# Stored data entries:

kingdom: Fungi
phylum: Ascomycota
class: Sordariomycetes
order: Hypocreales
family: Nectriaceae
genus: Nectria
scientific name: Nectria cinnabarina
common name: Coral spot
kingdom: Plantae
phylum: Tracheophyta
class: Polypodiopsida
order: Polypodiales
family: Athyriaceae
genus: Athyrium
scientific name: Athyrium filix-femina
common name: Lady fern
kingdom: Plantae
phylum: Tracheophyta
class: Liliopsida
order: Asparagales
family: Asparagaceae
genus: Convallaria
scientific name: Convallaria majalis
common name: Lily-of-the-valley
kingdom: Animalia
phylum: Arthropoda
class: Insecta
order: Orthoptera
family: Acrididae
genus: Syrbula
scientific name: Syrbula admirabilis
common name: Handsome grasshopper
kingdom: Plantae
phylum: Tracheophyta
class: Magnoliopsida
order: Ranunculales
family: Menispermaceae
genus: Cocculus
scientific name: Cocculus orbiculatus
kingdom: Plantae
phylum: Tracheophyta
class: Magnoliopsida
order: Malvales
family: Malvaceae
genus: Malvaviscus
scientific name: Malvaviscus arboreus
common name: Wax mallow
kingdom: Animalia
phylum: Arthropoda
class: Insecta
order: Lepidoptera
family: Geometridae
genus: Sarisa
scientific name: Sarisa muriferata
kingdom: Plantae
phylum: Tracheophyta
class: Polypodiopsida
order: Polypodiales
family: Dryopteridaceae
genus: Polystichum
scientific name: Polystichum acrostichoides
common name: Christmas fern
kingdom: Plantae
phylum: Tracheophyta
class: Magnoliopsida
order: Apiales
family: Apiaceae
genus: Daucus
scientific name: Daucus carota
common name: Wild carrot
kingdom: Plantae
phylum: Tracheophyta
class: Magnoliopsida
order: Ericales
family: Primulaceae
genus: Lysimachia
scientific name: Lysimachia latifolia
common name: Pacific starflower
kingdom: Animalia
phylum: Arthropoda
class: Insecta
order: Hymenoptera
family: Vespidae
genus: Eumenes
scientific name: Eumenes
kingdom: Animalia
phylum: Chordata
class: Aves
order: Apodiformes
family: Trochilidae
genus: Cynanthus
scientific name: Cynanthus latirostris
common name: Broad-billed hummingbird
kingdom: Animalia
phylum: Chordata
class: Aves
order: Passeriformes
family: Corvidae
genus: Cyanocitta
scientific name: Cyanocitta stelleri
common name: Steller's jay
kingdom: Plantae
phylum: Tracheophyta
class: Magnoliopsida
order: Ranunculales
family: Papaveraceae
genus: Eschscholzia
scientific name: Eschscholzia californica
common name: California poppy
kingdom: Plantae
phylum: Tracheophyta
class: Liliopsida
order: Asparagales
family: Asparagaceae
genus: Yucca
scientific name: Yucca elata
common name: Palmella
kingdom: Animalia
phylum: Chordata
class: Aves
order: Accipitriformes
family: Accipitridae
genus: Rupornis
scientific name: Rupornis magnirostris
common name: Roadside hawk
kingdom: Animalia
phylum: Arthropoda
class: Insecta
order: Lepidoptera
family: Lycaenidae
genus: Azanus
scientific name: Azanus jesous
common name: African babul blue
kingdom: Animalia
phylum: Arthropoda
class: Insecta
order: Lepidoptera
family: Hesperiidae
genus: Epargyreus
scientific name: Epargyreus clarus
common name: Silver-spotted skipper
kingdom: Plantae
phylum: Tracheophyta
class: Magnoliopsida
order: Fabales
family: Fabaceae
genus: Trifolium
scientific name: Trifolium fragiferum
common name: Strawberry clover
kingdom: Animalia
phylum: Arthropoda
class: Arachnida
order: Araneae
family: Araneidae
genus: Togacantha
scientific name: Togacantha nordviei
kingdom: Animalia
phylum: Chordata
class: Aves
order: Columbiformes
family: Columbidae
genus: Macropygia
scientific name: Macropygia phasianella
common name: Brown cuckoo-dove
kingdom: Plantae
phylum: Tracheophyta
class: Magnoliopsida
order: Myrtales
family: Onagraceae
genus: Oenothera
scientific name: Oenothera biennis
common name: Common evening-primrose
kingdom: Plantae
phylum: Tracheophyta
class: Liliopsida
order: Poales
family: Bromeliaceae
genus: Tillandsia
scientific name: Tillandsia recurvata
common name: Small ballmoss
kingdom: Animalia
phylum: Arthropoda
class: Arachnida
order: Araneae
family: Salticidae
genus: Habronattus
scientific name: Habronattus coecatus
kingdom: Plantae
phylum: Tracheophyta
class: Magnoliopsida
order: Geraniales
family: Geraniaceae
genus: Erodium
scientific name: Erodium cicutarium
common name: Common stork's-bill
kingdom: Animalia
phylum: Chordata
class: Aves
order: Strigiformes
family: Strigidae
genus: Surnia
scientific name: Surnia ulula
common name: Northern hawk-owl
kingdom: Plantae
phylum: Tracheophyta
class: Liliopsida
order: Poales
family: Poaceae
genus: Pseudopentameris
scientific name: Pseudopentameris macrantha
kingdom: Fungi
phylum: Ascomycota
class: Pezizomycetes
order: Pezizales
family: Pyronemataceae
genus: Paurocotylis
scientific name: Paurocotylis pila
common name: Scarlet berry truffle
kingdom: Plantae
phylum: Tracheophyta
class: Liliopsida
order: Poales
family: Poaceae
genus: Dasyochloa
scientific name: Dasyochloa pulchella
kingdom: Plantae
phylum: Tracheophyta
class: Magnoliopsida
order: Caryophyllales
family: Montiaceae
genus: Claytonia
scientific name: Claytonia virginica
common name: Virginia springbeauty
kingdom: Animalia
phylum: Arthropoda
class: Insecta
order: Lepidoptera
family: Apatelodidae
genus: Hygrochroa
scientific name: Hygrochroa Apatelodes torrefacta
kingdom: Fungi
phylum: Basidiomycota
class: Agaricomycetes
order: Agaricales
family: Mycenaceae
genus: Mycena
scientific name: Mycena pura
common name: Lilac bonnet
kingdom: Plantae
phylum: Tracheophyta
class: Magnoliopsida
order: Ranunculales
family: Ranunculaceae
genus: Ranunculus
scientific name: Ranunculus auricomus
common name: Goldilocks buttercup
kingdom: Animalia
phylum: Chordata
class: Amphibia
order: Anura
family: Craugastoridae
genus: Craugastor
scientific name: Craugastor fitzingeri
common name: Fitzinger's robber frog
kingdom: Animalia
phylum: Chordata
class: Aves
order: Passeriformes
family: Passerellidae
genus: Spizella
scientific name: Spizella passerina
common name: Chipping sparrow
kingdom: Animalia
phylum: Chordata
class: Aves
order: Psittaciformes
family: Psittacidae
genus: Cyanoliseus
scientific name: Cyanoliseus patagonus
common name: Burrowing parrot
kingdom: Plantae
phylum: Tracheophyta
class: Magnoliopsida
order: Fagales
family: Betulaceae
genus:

# WHAT TO DO:
Render all of the rows above as a single numbered list with one line per item, leaving out any blank lines.

# SOLVED EXERCISE:
1. kingdom: Fungi
2. phylum: Ascomycota
3. class: Sordariomycetes
4. order: Hypocreales
5. family: Nectriaceae
6. genus: Nectria
7. scientific name: Nectria cinnabarina
8. common name: Coral spot
9. kingdom: Plantae
10. phylum: Tracheophyta
11. class: Polypodiopsida
12. order: Polypodiales
13. family: Athyriaceae
14. genus: Athyrium
15. scientific name: Athyrium filix-femina
16. common name: Lady fern
17. kingdom: Plantae
18. phylum: Tracheophyta
19. class: Liliopsida
20. order: Asparagales
21. family: Asparagaceae
22. genus: Convallaria
23. scientific name: Convallaria majalis
24. common name: Lily-of-the-valley
25. kingdom: Animalia
26. phylum: Arthropoda
27. class: Insecta
28. order: Orthoptera
29. family: Acrididae
30. genus: Syrbula
31. scientific name: Syrbula admirabilis
32. common name: Handsome grasshopper
33. kingdom: Plantae
34. phylum: Tracheophyta
35. class: Magnoliopsida
36. order: Ranunculales
37. family: Menispermaceae
38. genus: Cocculus
39. scientific name: Cocculus orbiculatus
40. kingdom: Plantae
41. phylum: Tracheophyta
42. class: Magnoliopsida
43. order: Malvales
44. family: Malvaceae
45. genus: Malvaviscus
46. scientific name: Malvaviscus arboreus
47. common name: Wax mallow
48. kingdom: Animalia
49. phylum: Arthropoda
50. class: Insecta
51. order: Lepidoptera
52. family: Geometridae
53. genus: Sarisa
54. scientific name: Sarisa muriferata
55. kingdom: Plantae
56. phylum: Tracheophyta
57. class: Polypodiopsida
58. order: Polypodiales
59. family: Dryopteridaceae
60. genus: Polystichum
61. scientific name: Polystichum acrostichoides
62. common name: Christmas fern
63. kingdom: Plantae
64. phylum: Tracheophyta
65. class: Magnoliopsida
66. order: Apiales
67. family: Apiaceae
68. genus: Daucus
69. scientific name: Daucus carota
70. common name: Wild carrot
71. kingdom: Plantae
72. phylum: Tracheophyta
73. class: Magnoliopsida
74. order: Ericales
75. family: Primulaceae
76. genus: Lysimachia
77. scientific name: Lysimachia latifolia
78. common name: Pacific starflower
79. kingdom: Animalia
80. phylum: Arthropoda
81. class: Insecta
82. order: Hymenoptera
83. family: Vespidae
84. genus: Eumenes
85. scientific name: Eumenes
86. kingdom: Animalia
87. phylum: Chordata
88. class: Aves
89. order: Apodiformes
90. family: Trochilidae
91. genus: Cynanthus
92. scientific name: Cynanthus latirostris
93. common name: Broad-billed hummingbird
94. kingdom: Animalia
95. phylum: Chordata
96. class: Aves
97. order: Passeriformes
98. family: Corvidae
99. genus: Cyanocitta
100. scientific name: Cyanocitta stelleri
101. common name: Steller's jay
102. kingdom: Plantae
103. phylum: Tracheophyta
104. class: Magnoliopsida
105. order: Ranunculales
106. family: Papaveraceae
107. genus: Eschscholzia
108. scientific name: Eschscholzia californica
109. common name: California poppy
110. kingdom: Plantae
111. phylum: Tracheophyta
112. class: Liliopsida
113. order: Asparagales
114. family: Asparagaceae
115. genus: Yucca
116. scientific name: Yucca elata
117. common name: Palmella
118. kingdom: Animalia
119. phylum: Chordata
120. class: Aves
121. order: Accipitriformes
122. family: Accipitridae
123. genus: Rupornis
124. scientific name: Rupornis magnirostris
125. common name: Roadside hawk
126. kingdom: Animalia
127. phylum: Arthropoda
128. class: Insecta
129. order: Lepidoptera
130. family: Lycaenidae
131. genus: Azanus
132. scientific name: Azanus jesous
133. common name: African babul blue
134. kingdom: Animalia
135. phylum: Arthropoda
136. class: Insecta
137. order: Lepidoptera
138. family: Hesperiidae
139. genus: Epargyreus
140. scientific name: Epargyreus clarus
141. common name: Silver-spotted skipper
142. kingdom: Plantae
143. phylum: Tracheophyta
144. class: Magnoliopsida
145. order: Fabales
146. family: Fabaceae
147. genus: Trifolium
148. scientific name: Trifolium fragiferum
149. common name: Strawberry clover
150. kingdom: Animalia
151. phylum: Arthropoda
152. class: Arachnida
153. order: Araneae
154. family: Araneidae
155. genus: Togacantha
156. scientific name: Togacantha nordviei
157. kingdom: Animalia
158. phylum: Chordata
159. class: Aves
160. order: Columbiformes
161. family: Columbidae
162. genus: Macropygia
163. scientific name: Macropygia phasianella
164. common name: Brown cuckoo-dove
165. kingdom: Plantae
166. phylum: Tracheophyta
167. class: Magnoliopsida
168. order: Myrtales
169. family: Onagraceae
170. genus: Oenothera
171. scientific name: Oenothera biennis
172. common name: Common evening-primrose
173. kingdom: Plantae
174. phylum: Tracheophyta
175. class: Liliopsida
176. order: Poales
177. family: Bromeliaceae
178. genus: Tillandsia
179. scientific name: Tillandsia recurvata
180. common name: Small ballmoss
181. kingdom: Animalia
182. phylum: Arthropoda
183. class: Arachnida
184. order: Araneae
185. family: Salticidae
186. genus: Habronattus
187. scientific name: Habronattus coecatus
188. kingdom: Plantae
189. phylum: Tracheophyta
190. class: Magnoliopsida
191. order: Geraniales
192. family: Geraniaceae
193. genus: Erodium
194. scientific name: Erodium cicutarium
195. common name: Common stork's-bill
196. kingdom: Animalia
197. phylum: Chordata
198. class: Aves
199. order: Strigiformes
200. family: Strigidae
201. genus: Surnia
202. scientific name: Surnia ulula
203. common name: Northern hawk-owl
204. kingdom: Plantae
205. phylum: Tracheophyta
206. class: Liliopsida
207. order: Poales
208. family: Poaceae
209. genus: Pseudopentameris
210. scientific name: Pseudopentameris macrantha
211. kingdom: Fungi
212. phylum: Ascomycota
213. class: Pezizomycetes
214. order: Pezizales
215. family: Pyronemataceae
216. genus: Paurocotylis
217. scientific name: Paurocotylis pila
218. common name: Scarlet berry truffle
219. kingdom: Plantae
220. phylum: Tracheophyta
221. class: Liliopsida
222. order: Poales
223. family: Poaceae
224. genus: Dasyochloa
225. scientific name: Dasyochloa pulchella
226. kingdom: Plantae
227. phylum: Tracheophyta
228. class: Magnoliopsida
229. order: Caryophyllales
230. family: Montiaceae
231. genus: Claytonia
232. scientific name: Claytonia virginica
233. common name: Virginia springbeauty
234. kingdom: Animalia
235. phylum: Arthropoda
236. class: Insecta
237. order: Lepidoptera
238. family: Apatelodidae
239. genus: Hygrochroa
240. scientific name: Hygrochroa Apatelodes torrefacta
241. kingdom: Fungi
242. phylum: Basidiomycota
243. class: Agaricomycetes
244. order: Agaricales
245. family: Mycenaceae
246. genus: Mycena
247. scientific name: Mycena pura
248. common name: Lilac bonnet
249. kingdom: Plantae
250. phylum: Tracheophyta
251. class: Magnoliopsida
252. order: Ranunculales
253. family: Ranunculaceae
254. genus: Ranunculus
255. scientific name: Ranunculus auricomus
256. common name: Goldilocks buttercup
257. kingdom: Animalia
258. phylum: Chordata
259. class: Amphibia
260. order: Anura
261. family: Craugastoridae
262. genus: Craugastor
263. scientific name: Craugastor fitzingeri
264. common name: Fitzinger's robber frog
265. kingdom: Animalia
266. phylum: Chordata
267. class: Aves
268. order: Passeriformes
269. family: Passerellidae
270. genus: Spizella
271. scientific name: Spizella passerina
272. common name: Chipping sparrow
273. kingdom: Animalia
274. phylum: Chordata
275. class: Aves
276. order: Psittaciformes
277. family: Psittacidae
278. genus: Cyanoliseus
279. scientific name: Cyanoliseus patagonus
280. common name: Burrowing parrot
281. kingdom: Plantae
282. phylum: Tracheophyta
283. class: Magnoliopsida
284. order: Fagales
285. family: Betulaceae
286. genus:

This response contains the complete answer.